Les parents ne pouvaient rompre la malédiction et leur peine était immense d'avoir ainsi perdu leurs sept fils. Néanmoins, ils se consolèrent quelque peu en constatant que leur chère petite fille recouvrait ses forces et embellissait de jour en jour.

Pendant très longtemps, la petite ignora qu'elle avait eu des frères, car ses parents se gardaient bien d'y faire la moindre allusion. Mais un jour, elle surprit par hasard une conversation à son sujet: on disait qu'elle était bien jolie, mais qu'elle était tout de même responsable du malheur qui avait frappé ses sept frères. Toute bouleversée, elle courut demander à son père et à sa mère si elle avait bien eu des frères et ce qu'il était advenu d'eux.

Ses parents ne purent garder le secret plus longtemps. Ils l'assurèrent que seul le ciel avait voulu tout ce qui s'était passé. Sa naissance n'avait été que la cause indirecte de cette malédiction. Cependant, de jour en jour, la fillette se sentait davantage coupable et était persuadée qu'elle devait absolument délivrer ses frères. Elle ne connut ni trêve ni repos jusqu'au jour où elle partit parcourir le vaste monde: elle retrouverait ses frères, où qu'ils soient, et les délivrerait à n'importe quel prix. Elle n'emporta qu'une petite bague en souvenir de ses parents, une miche de pain contre la faim, un cruchon d'eau contre la soif et une petite chaise pour se reposer.

Alors elle s'en alla loin, très loin, jusqu'au bout du monde. Elle s'approcha du soleil, mais il était brûlant, effrayant et mangeait les jeunes enfants. Elle s'enfuit à toutes jambes et courut vers la lune, mais celle-ci était glaciale, sinistre et méchante. Lorsqu'elle aperçut la fillette, elle dit: "Je sens, je sens l'odeur de la chair humaine." La petite fille s'éloigna aussi vite qu'elle le put et arriva auprès des étoiles, qui l'accueillirent avec bonté. Chaque étoile était assise sur sa petite chaise personnelle. L'étoile du matin se leva, lui tendit un petit os de poulet et dit: "Sans cet osselet, tu ne pourras pas ouvrir la Montagne de Verre où se trouvent tes frères."

La fillette prit l'osselet, l'enroula précieusement dans son mouchoir et reprit sa route jusqu'à ce qu'elle fût arrivée à la Montagne de Verre. La porte était fermée; la petite voulut donc sortir le petit os, mais quand elle dénoua son minuscule mouchoir, il contenait non plus un os de poulet, mais une petite clé en or.

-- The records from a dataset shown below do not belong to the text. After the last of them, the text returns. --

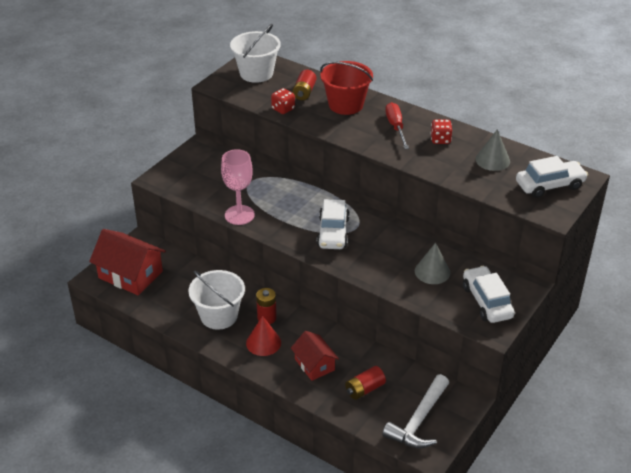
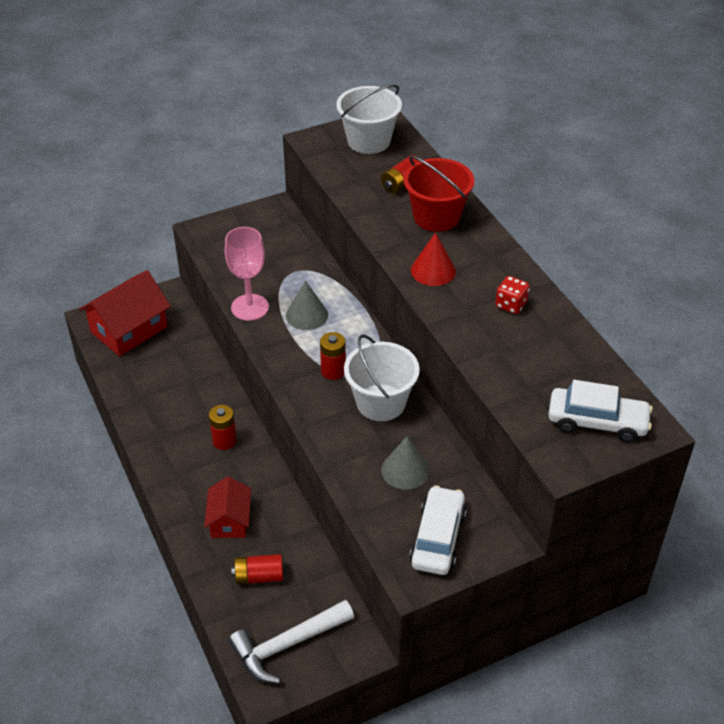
camera: 30 degrees right, 5 degrees up
(130, 275) = (129, 329): red house -> red house turned 75 degrees clockwise
(219, 316) = (178, 416): white bucket -> white bucket (381, 402)
(263, 342) = (198, 468): red cone -> red cone (433, 270)
(283, 109) = (359, 196): red dice -> none
(333, 232) = (333, 371): white car -> red battery
(396, 127) = (470, 268): red screwdriver -> none
(492, 160) = (553, 358): grey cone -> grey cone (307, 315)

Quand elle s'avança à l'intérieur, un nain vint à sa rencontre et lui demanda:

"Que cherches-tu, mon enfant?"
"Je cherche mes frères, les sept corbeaux," répondit-elle.

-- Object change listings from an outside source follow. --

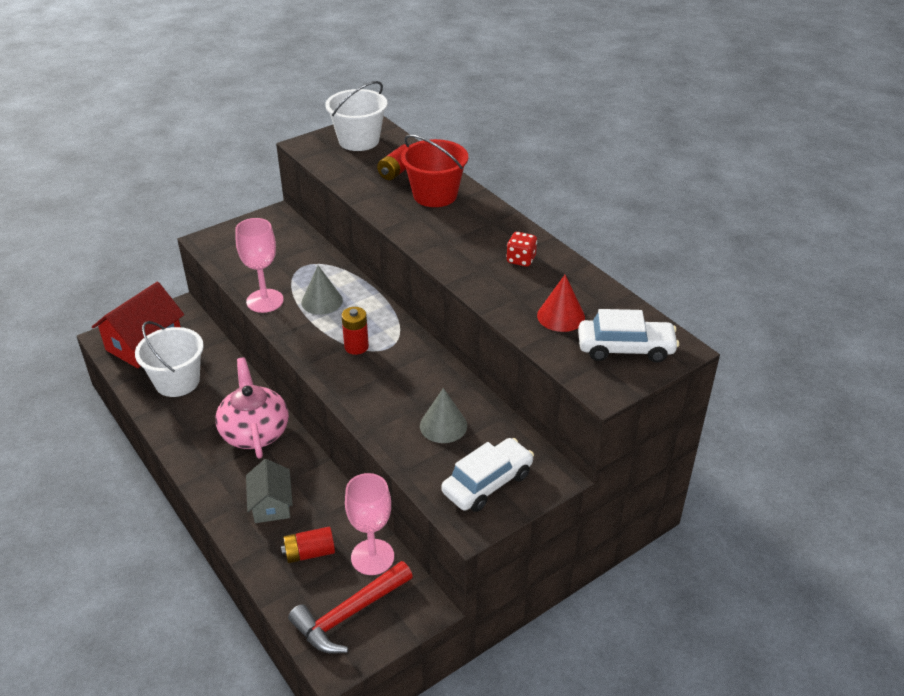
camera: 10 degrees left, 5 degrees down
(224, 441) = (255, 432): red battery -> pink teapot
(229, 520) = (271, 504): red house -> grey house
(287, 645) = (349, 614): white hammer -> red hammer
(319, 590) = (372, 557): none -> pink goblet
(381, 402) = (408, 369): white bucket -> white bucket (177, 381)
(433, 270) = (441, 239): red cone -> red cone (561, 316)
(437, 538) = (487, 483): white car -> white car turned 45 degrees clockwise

Et le nain déclara: "Messieurs les corbeaux ne sont pas à la maison, mais si tu veux attendre ici leur retour, entre donc!"

Le nain se mit alors à servir le repas des corbeaux dans sept petites assiettes et sept petits gobelets. La petite soeur mangea une bouchée de chaque petite assiette et but une gorgée de chaque petit gobelet; dans le dernier gobelet, elle laissa tomber la bague qu'elle avait emportée avec elle.

Tout à coup, on entendit dans l'air des battements d'ailes et des croassements. Le nain dit alors: "Voici Messieurs les corbeaux qui rentrent."

Dès qu'ils furent arrivés, ils voulurent manger et boire et chacun chercha donc son assiette et son gobelet.
Tous, l'un après l'autre, s'étonnèrent: "Qui donc a mangé dans mon assiette? Qui a bu dans mon gobelet? Une bouche humaine est passée par là!"

Et comme le septième corbeau arrivait au fond de son gobelet, la petite bague roula devant lui. Il la regarda et reconnut la bague qui avait appartenu à son père et à sa mère. "Mon Dieu! si notre petite soeur pouvait être là," s'exclama-t-il, "nous serions délivrés!"

En entendant ce souhait, la fillette, qui se tenait cachée derrière la porte, s'avança vers les sept corbeaux qui retrouvèrent instantanément leur forme humaine. Ils s'embrassèrent chaleureusement, puis reprirent tous ensemble joyeusement le chemin de la maison.